Papers I Read Notes and Summaries

Distilling the Knowledge in a Neural Network


  • In machine learning, it is common to train a single large model (with a large number of parameters) or ensemble of multiple smaller models using the same dataset.

  • While such large models help to improve the performance of the system, they also make it difficult and computationally expensive to deploy the system.

  • The paper proposes to transfer the knowledge from such “cumbersome” models into a single, “simpler” model which is more suitable for deployment. This transfer of knowledge is referred to as “distillation”.

  • Link to the paper


  • Train the cumbersome model using the given training data in the usual way.

  • Train the simpler, distilled model using the class probabilities (from the cumbersome model) as the soft target. Thus, the simpler model is trained to generalise the same way as the cumbersome model.

  • If the soft targets have high entropy, they provide much more information than the hard targets and the gradient (between training examples) would vary lesser.

  • One approach is to minimise the L2 difference between logits produced by the cumbersome model and the simpler model. This approach was pursued by Buciluǎ et al.

  • The paper proposes a more general solution which they name “distillation”. The temperature of the final softmax is increased till the cumbersome model produces a set of soft targets (from the final softmax layer). These soft targets are then used to train the simpler model.

  • It also shows that the proposed approach is, in fact, a more general case of the first approach.

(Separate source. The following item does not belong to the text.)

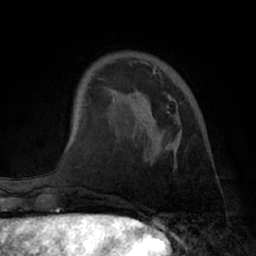
Breast MRI (dynamic contrast-enhanced), one axial slice; position 17 of 66 along the scan axis; cropped to one breast; dynamic contrast-enhanced series, time point 2 of 7 at this slice position (early post-contrast); 1.5 T; TE 3 ms, TR 6.2 ms; 2.4 mm slice thickness; 256 × 256 image matrix, field of view 170 × 170 mm. Female patient.
Structures marked on this image (semi-automatically segmented with operator editing):
- enhancing-tissue mask used for the functional tumour volume (all voxels passing the contrast-enhancement thresholds inside the analysis volume; usually the tumour): box from (x=149, y=66) to (x=170, y=113) px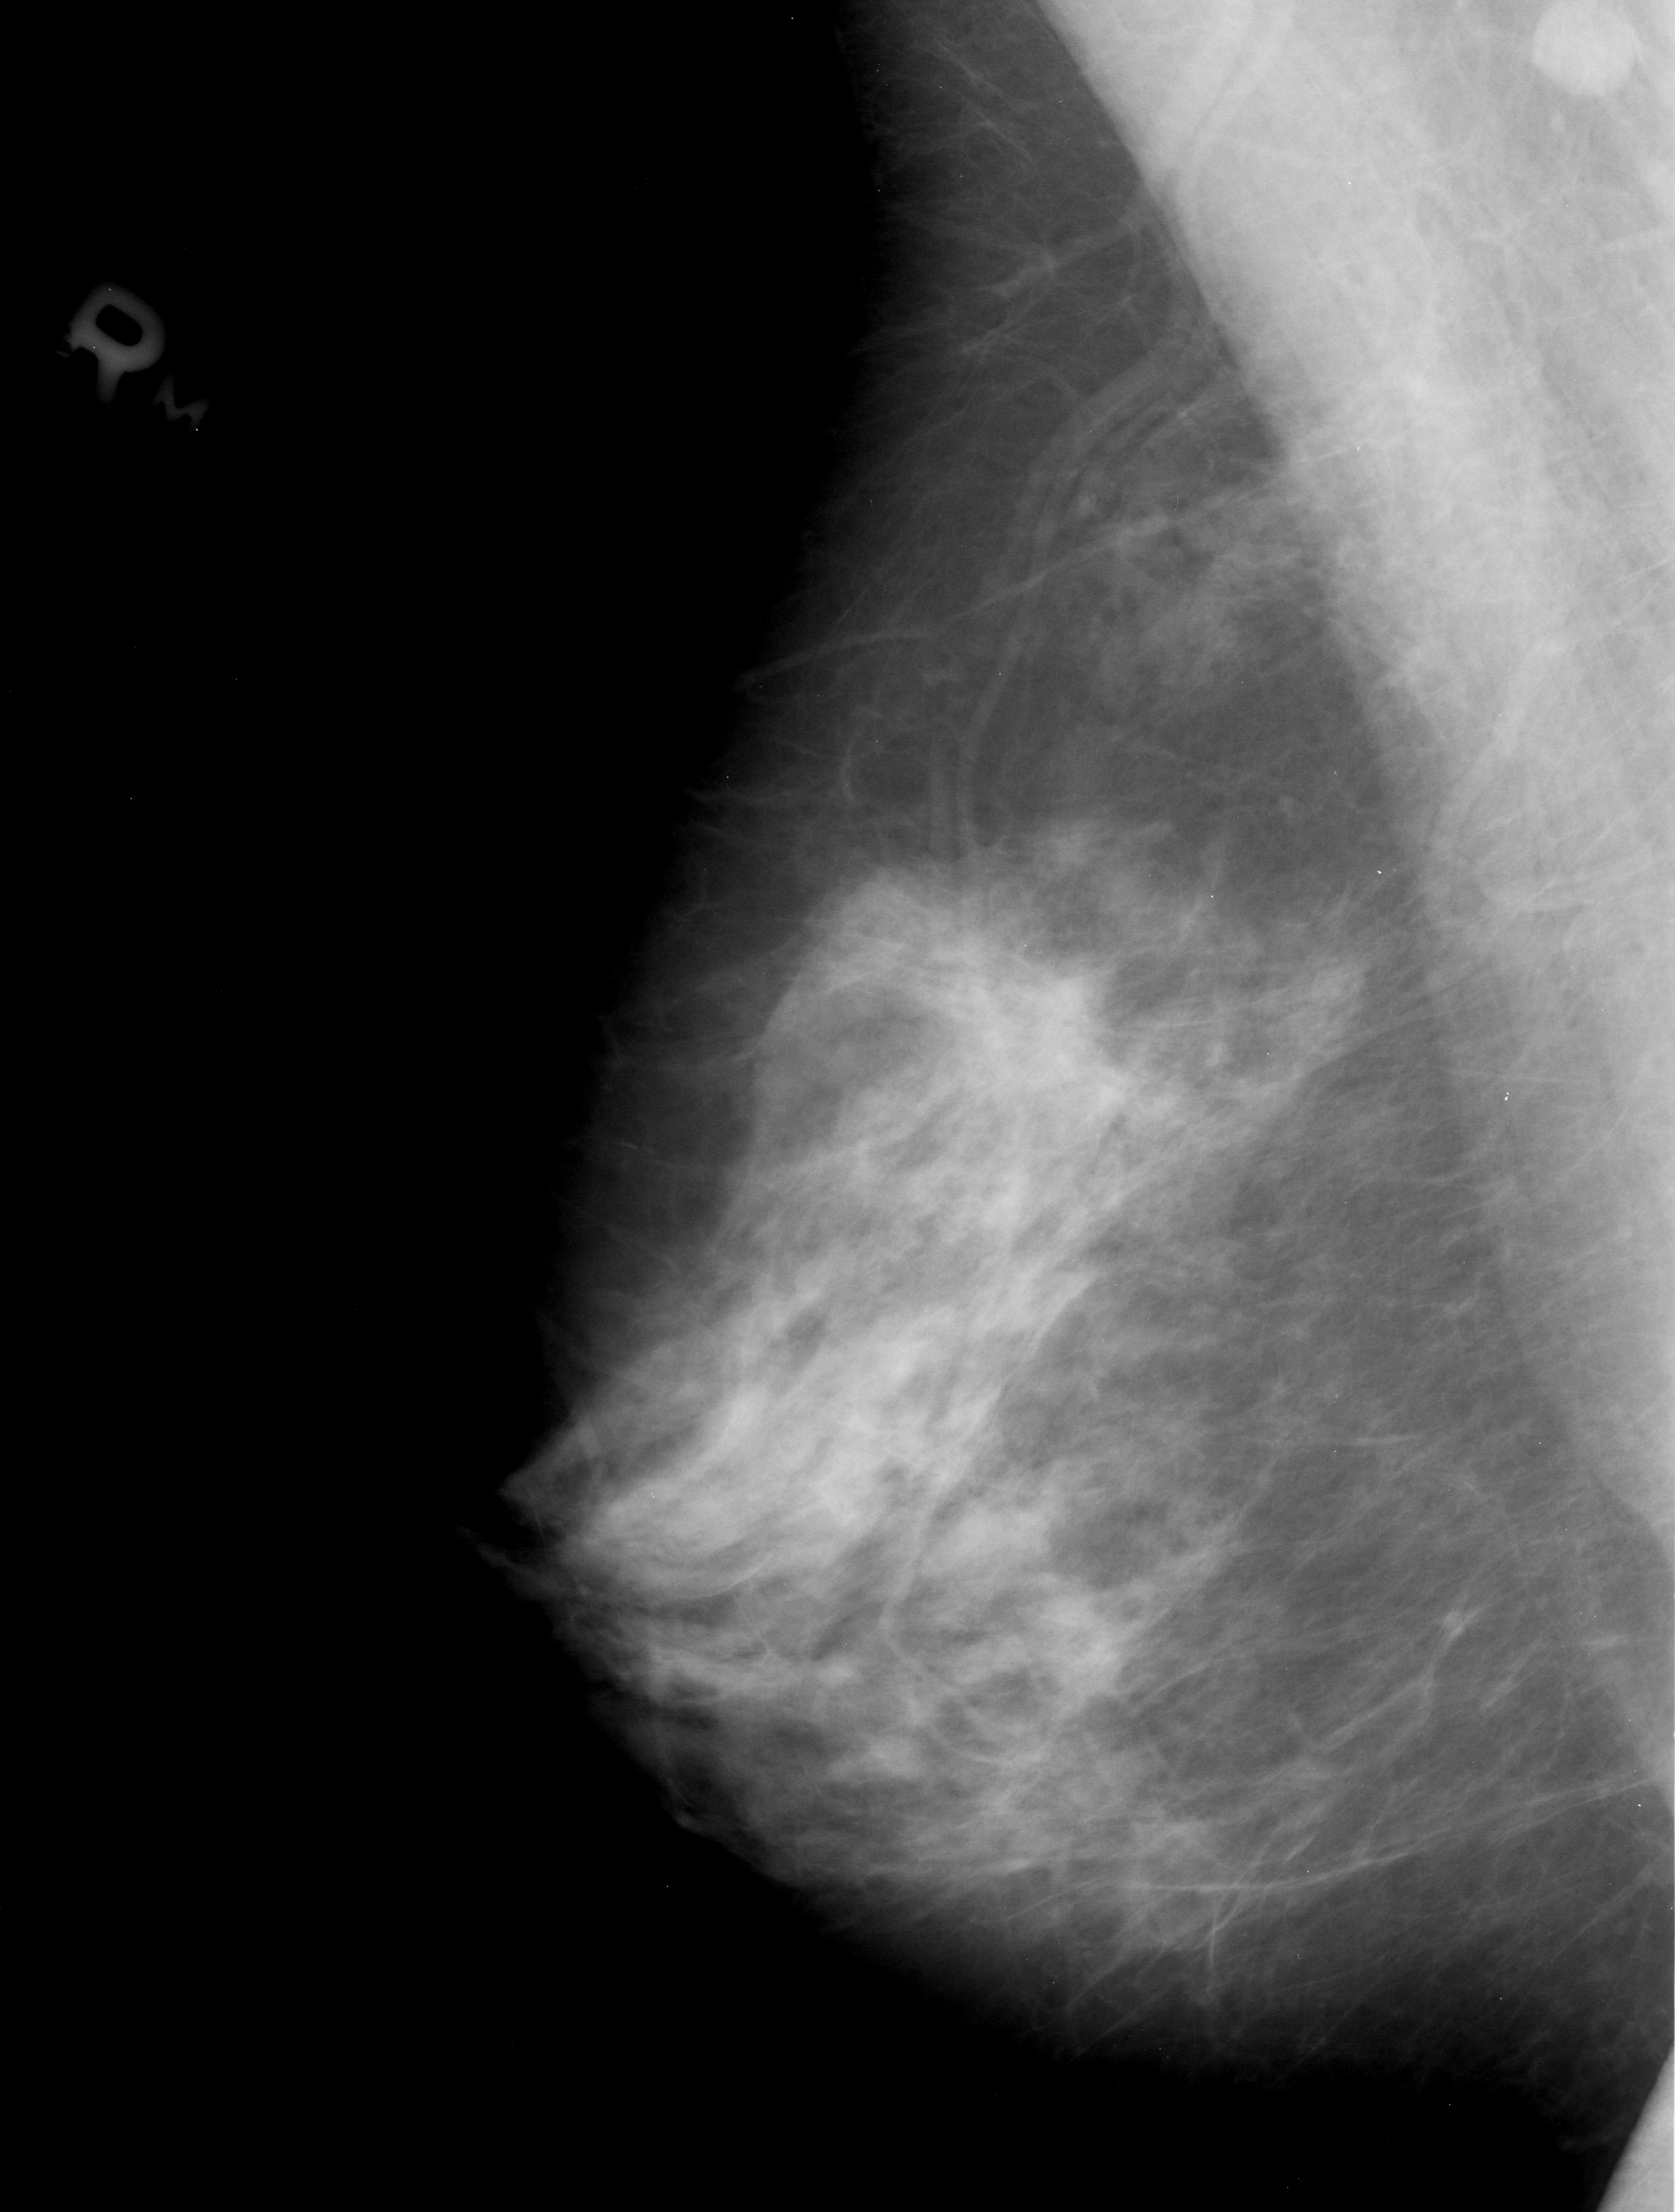
Scanned film-screen mammogram, right breast, mediolateral oblique (MLO) view, BI-RADS breast density category 3 (scale 1–4).
- Mass, shape irregular, margins spiculated; BI-RADS assessment category 4; subtlety rating 3 on a 1 (subtle) to 5 (obvious) scale; pathology (as recorded): malignant.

  • In the simplest setting, the cumbersome model is first trained with a high value of temperature and then the same temperature value is used to train the simpler model. The temperature is set to 1 when making predictions using the simpler model.

  • It helps to add an auxiliary objective function which corresponds to the cross-entropy loss with the correct labels. The second objective function should be given a much lower weight though. Further, the magnitude of the soft targets needs to be scaled by multiplying with the square of temperature.


  • The paper reports favourable results for distillation task for the following domains:

    • Image Classification (on MNIST dataset)

      • An extra experiment is performed where the simpler model is not shown any images of “3” but the model fails for only 133 cases out of 1010 cases involving “3”.
    • Automatic Speech Recognition (ASR)

      • An extra experiment is performed where the baseline model is trained using both hard targets and soft targets alternatively. Further, only 3% of the total dataset is used.

      • The model using hard targets overfits and has poor test accuracy while the model using soft targets does not overfit and gets much better test accuracy. This shows the regularizing effect of soft targets.

    • Training ensemble specialists for very large datasets (JFT dataset - an internal dataset at Google)

      • The experiment shows that while training a single large model would take a lot of time, the performance of the model can be improved by learning a small number of specialised networks (which are faster to train).

      • Though it is yet to be shown that the knowledge of such specialist models can be distilled back into a single model.